STATED PROBLEM 1:
Output the records as a Markdown table with columns named Row and Line, starting at the beginning of the records and ending at the line containing "The white paper at lower left is". Leave out the pictures and any blank lines.

PASSAGE:
First, the dependency of the various parameters on the pressure inside the processing container 102 is examined in reference to FIG. 8 presenting the results of etching tests conducted by varying the pressure inside the processing chamber. FIG. 8A shows the pressure dependency of the remaining silicon oxide film mask quantity D5 on the pressure inside the processing container 102 and FIG. 8B shows the pressure dependency of the etching selection ratio on the pressure inside the processing container 102. FIG. 8C shows the pressure dependency of the hole depth D4 and the aspect ratio (D4/R1) on the pressure inside the processing container 102.

The etching tests were conducted under fifth etching conditions indicated in Table 2-1. In Table 2-1, the etching conditions selected for the individual steps are indicated. It is to be noted that under the fifth etching conditions, the upper electrode temperature, the processing container inner wall temperature and the lower electrode temperature were set to 80° C., 80° C. and 80° C. respectively. In addition, the symbol (*) indicates that the etching process was executed by gradually changing the pressure inside the processing container from 200 mTorr to 250 mTorr. During the tests, the etching process was executed by adjusting the pressure inside the processing container from 200 mTorr to 250 mTorr.

	TABLE 2-1
				SUBSTRATE BACK
	PRESSURE			SURFACE
	SETTING		PROCESSING GAS FLOW	PRESSURE
	DURING		RATES	(Torr)	ETCHING
	STEP	POWER (W)	(sccm)	CENTRAL	PERIPHERAL	PERIOD
STEP	(mTorr)	27.12 MHz	3.2 MHz	HBr	NF3	SF6	SiF4	O2	AREA	AREA	(sec)
B.T	150	400	350	150	2.5	0	0	1.0	10	20	10
1-1	150	1000	350	300	36.0	0	0	20.0	4	20	80
2-1	*	800	800	150	14.0	0	10.0	9.0	4	20	600

Since the etching rate of silicon becomes lower as the hole becomes deeper, the output from the high-frequency source 138 was increased in the second step compared to the first step so as to prevent the etching rate from becoming lowered by raising the energy level of the ions in the plasma under the fifth etching conditions indicated above.

RECORD EXCERPTS:
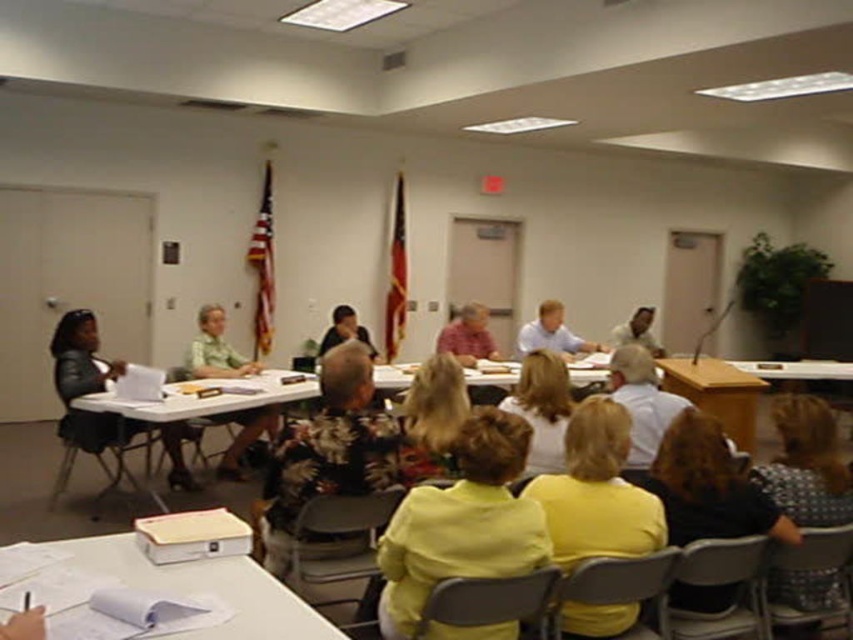
You are a participant in the meeting and you need to find the white paper at lower left. According to the room layout, where exactly should you look for it?

The white paper at lower left is located at point (206, 588) in the room layout.

You are a person who is 5 feet tall and want to sit on the gray plastic chair at lower center. There is a printed fabric blouse at lower right nearby. Can you reach the chair without stepping over the blouse?

The distance between the printed fabric blouse at lower right and the gray plastic chair at lower center is 4.95 feet. Since you are 5 feet tall, you can easily reach the chair without needing to step over the blouse as the distance is sufficient.

You are attending a formal meeting and need to sit down. You see a printed fabric blouse at lower right and a gray plastic chair at lower center. Which object is located to the right of the other?

The printed fabric blouse at lower right is positioned on the right side of gray plastic chair at lower center.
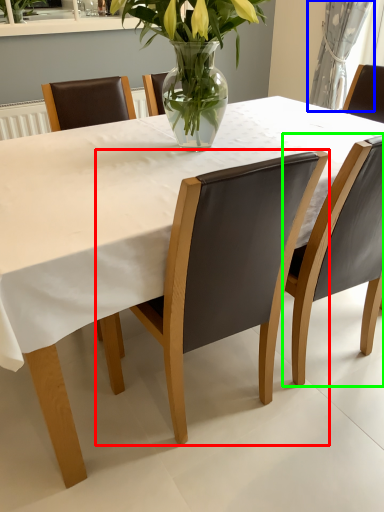
Question: Based on their relative distances, which object is nearer to chair (highlighted by a red box)? Choose from curtain (highlighted by a blue box) and chair (highlighted by a green box).

Choices:
 (A) curtain
 (B) chair

Answer: (B)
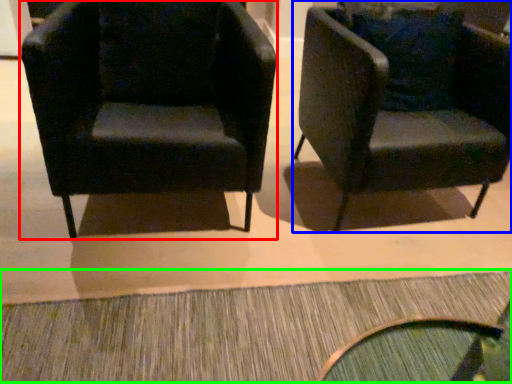
Question: Estimate the real-world distances between objects in this image. Which object is closer to chair (highlighted by a red box), chair (highlighted by a blue box) or doormat (highlighted by a green box)?

Choices:
 (A) chair
 (B) doormat

Answer: (A)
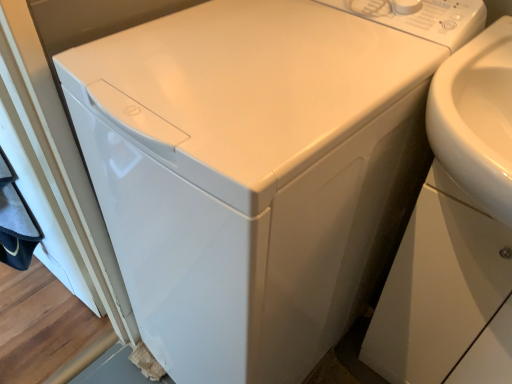
I want to click on white glossy drawer at lower right, so click(439, 286).

In order to face white glossy drawer at lower right, should I rotate leftwards or rightwards?

You should look right and rotate roughly 27.833 degrees.

This screenshot has height=384, width=512. Describe the element at coordinates (439, 286) in the screenshot. I see `white glossy drawer at lower right` at that location.

This screenshot has height=384, width=512. What are the coordinates of `white glossy drawer at lower right` in the screenshot? It's located at (439, 286).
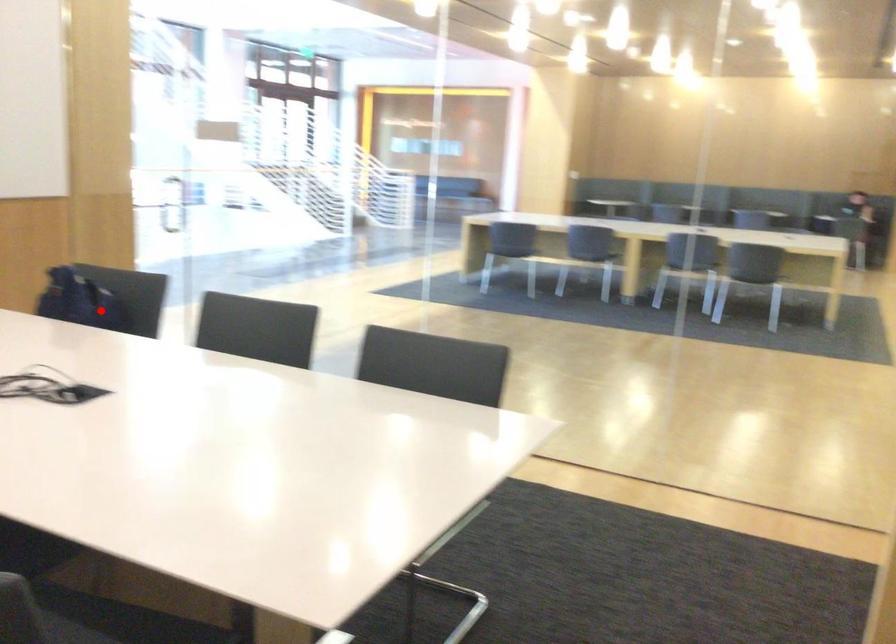
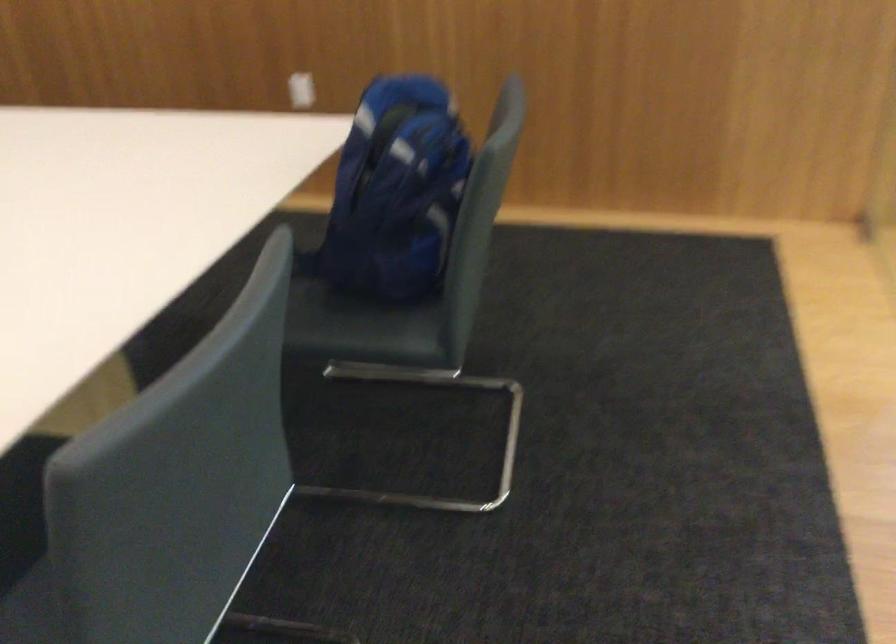
Question: I am providing you with two images of the same scene from different viewpoints. In image1, a red point is highlighted. Considering the same 3D point in image2, which of the following is correct?

Choices:
 (A) It is closer
 (B) It is farther

Answer: (A)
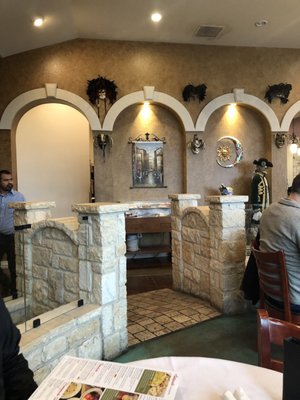
What are the coordinates of `lights in ceiling` in the screenshot? It's located at (41, 23), (153, 17).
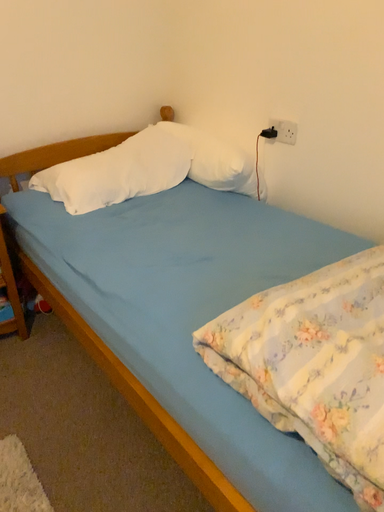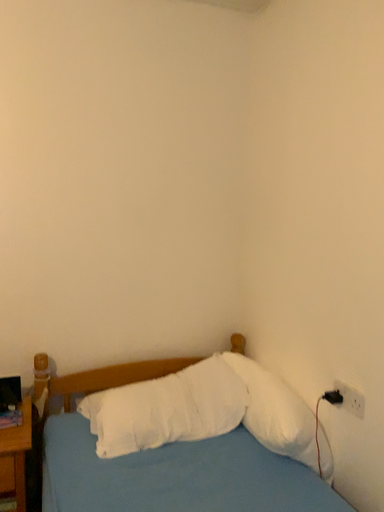
Question: Which way did the camera rotate in the video?

Choices:
 (A) rotated downward
 (B) rotated upward

Answer: (B)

STATED PROBLEM 2:
Reproduce the etching passage word for word, starting at "First, the dependency" and ending at "(D4/R1) on the pressure inside the processing container 102.".

RIGHT ANSWER 1:
| Row | Line |
|---|---|
| 1 | You are a participant in the meeting and you need to find the white paper at lower left. According to the room layout, where exactly should you look for it? |
| 2 | The white paper at lower left is located at point (206, 588) in the room layout. |

RIGHT ANSWER 2:
First, the dependency of the various parameters on the pressure inside the processing container 102 is examined in reference to FIG. 8 presenting the results of etching tests conducted by varying the pressure inside the processing chamber. FIG. 8A shows the pressure dependency of the remaining silicon oxide film mask quantity D5 on the pressure inside the processing container 102 and FIG. 8B shows the pressure dependency of the etching selection ratio on the pressure inside the processing container 102. FIG. 8C shows the pressure dependency of the hole depth D4 and the aspect ratio (D4/R1) on the pressure inside the processing container 102.